Snake himself is a cliché, as he was in the first film.  He’s a lone gunman in the mold of Leone westerns, here even given an old-fashioned quick draw duel.  Instead of leaping from a horse onto a train and jumping from car to car, he rides a motorcycle onto the bed of a truck where he proceeds to move from vehicle to vehicle in a caravan by leaping from one hood to another, shooting bad guys every step of the way.  These movie tropes ramped up to absurd extremes function as a kind of meta-commentary on the nature of Hollywood and its sequels.  New York was made on a low budget when Carpenter was still firmly operating as an independent outside of the system.  He followed his early 80s successes with a string of failures, including a disastrous attempt to work directly for a studio with Memoirs of an Invisible Man, and in a lot of ways Escape from L.A. feels like a comment on the fickle and infuriating demands of the West Coast powers-that-be.   New York itself is often seen as an independent force for art outside of the control of the studios, while Los Angeles is the bloated belly of the beast.  For Hollywood, a sequel is usually a cash-in rehash that repeats the successful formula of the original, only bigger.  L.A. takes these aspects to a ludicrous extreme.  After being shot in the leg, Snake finds himself in a canyon where Fonda’s hippy is about to surf a tsunami.  Snake grabs a board and after the briefest of tutorials, manages to ride the wave and leap off the board onto the back of the convertible of the man he’s after who happens to be driving parallel to the canyon.  It’s gloriously over-the-top in its reckless abandon of any and all credibility.  The final action sequence involves Snake hang-gliding into the center of The Happy Kingdom – which is the famous Hill Valley set redressed – throwing grenades and mowing down untold numbers of machine-gun toting enemy soldiers.  Even in smaller ways, Carpenter parodies the laziness of Hollywood storytelling.  Taslima (Valeria Golino) shows up to provide some exposition, and once she’s served her purpose, a random bullet from some unidentified, unconnected shooter helpfully kills her off.  Scene after scene features these kinds of gags, from the countdown clock to the recovery of a lost jacket, but the film crucially never lets the characters in on the joke, because Carpenter knows that smugness would ruin the gag.
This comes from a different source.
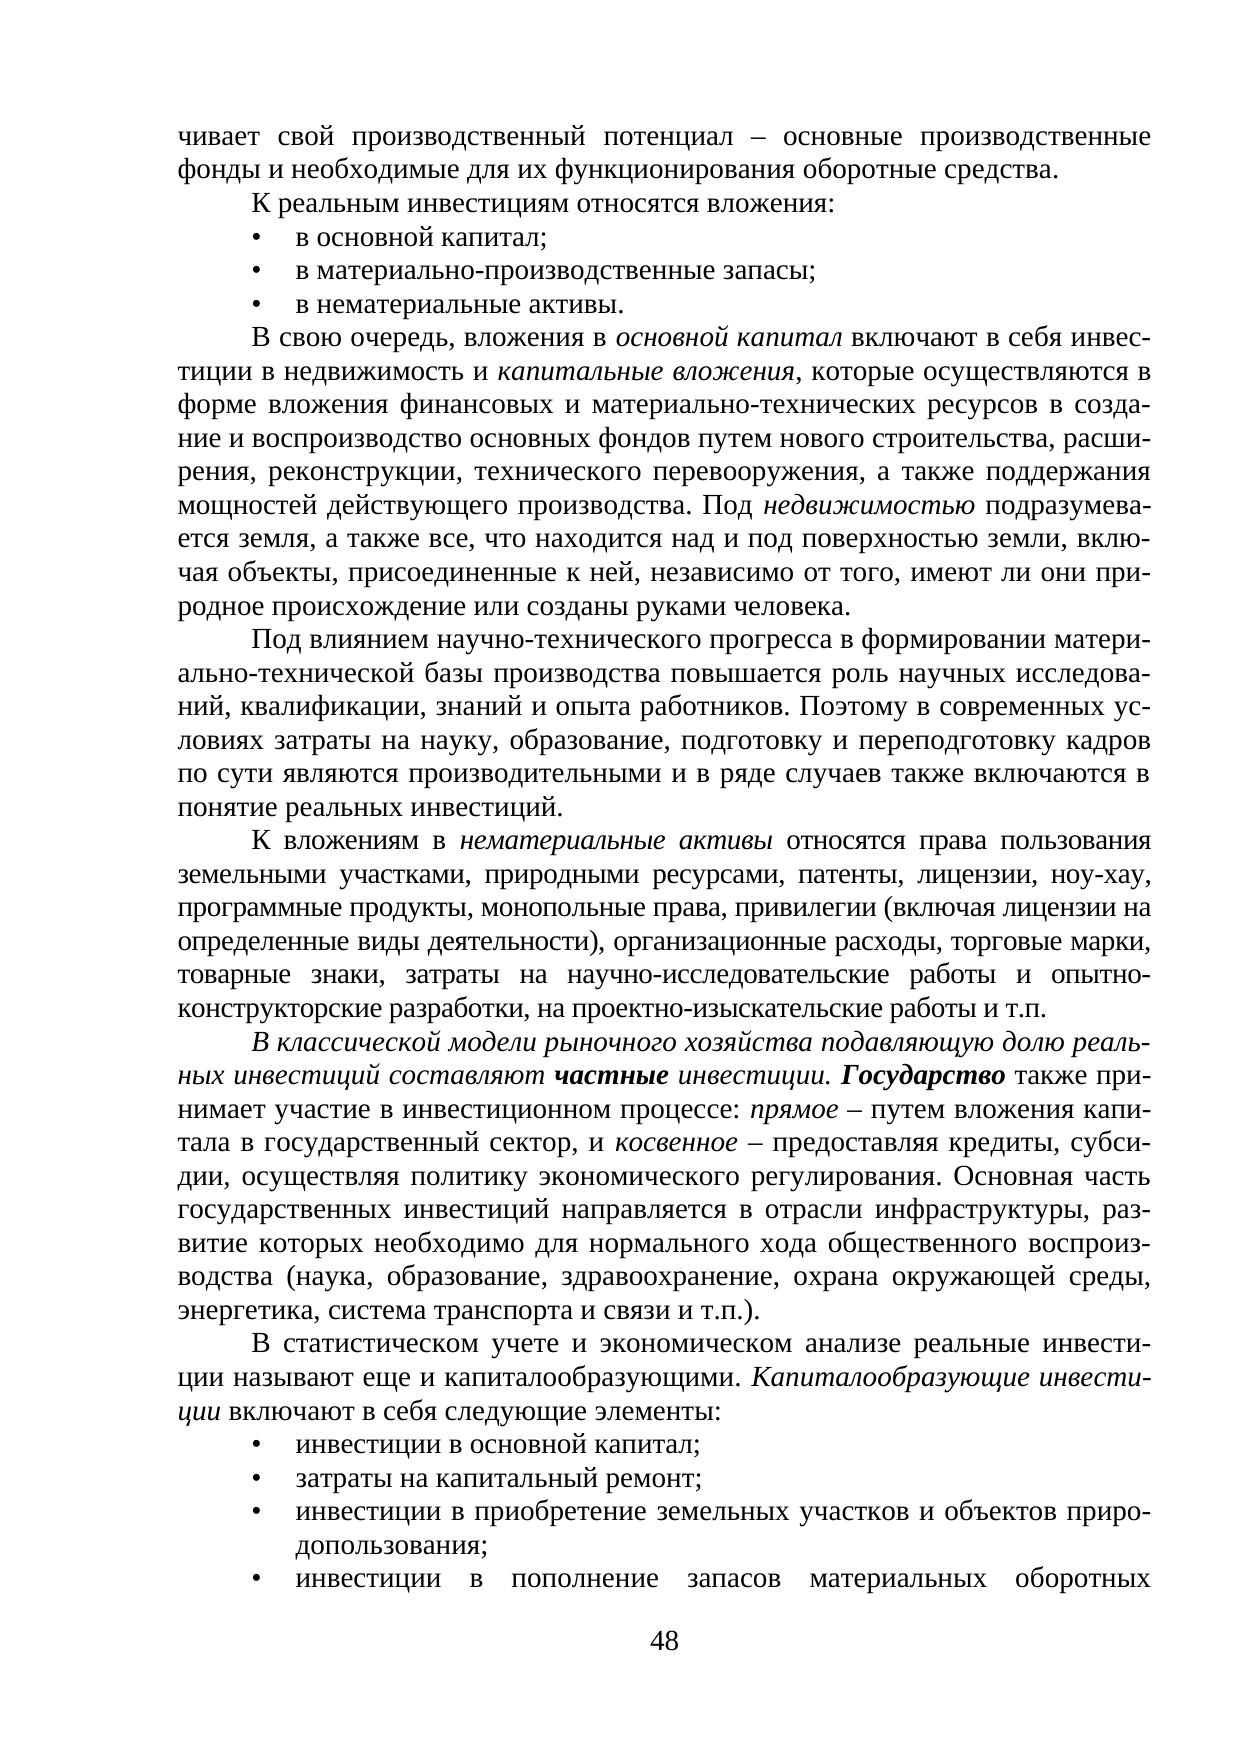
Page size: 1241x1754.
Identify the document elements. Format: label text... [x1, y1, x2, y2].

text В статистическом учете и экономическом анализе реальные инвести-ции называют еще и капиталообразующими. Капиталообразующие инвести-ции включают в себя следующие элементы: [177, 1326, 1152, 1426]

For whatever reason, the cult following that managed to reclaim another 1996 flop, Mars Attacks, has failed to do so with Escape from L.A., but I hope it will one day.  It should be appreciated as one of the better satires of the 90s.  Fifteen years later, as the country is more and more politically divided into Right and Left, and Hollywood blockbusters – and their endless sequels and remakes – continue to become more bloated and ridiculous while also taking themselves more seriously than ever, Escape from L.A. manages to remain oddly relevant.  If you can see past the bad special effects (which didn’t look any better back then), you’ll find that the film is worth more than just a slice of campy cheese.  It’s filled with the kind of madcap energy that only a frustrated outsider can give.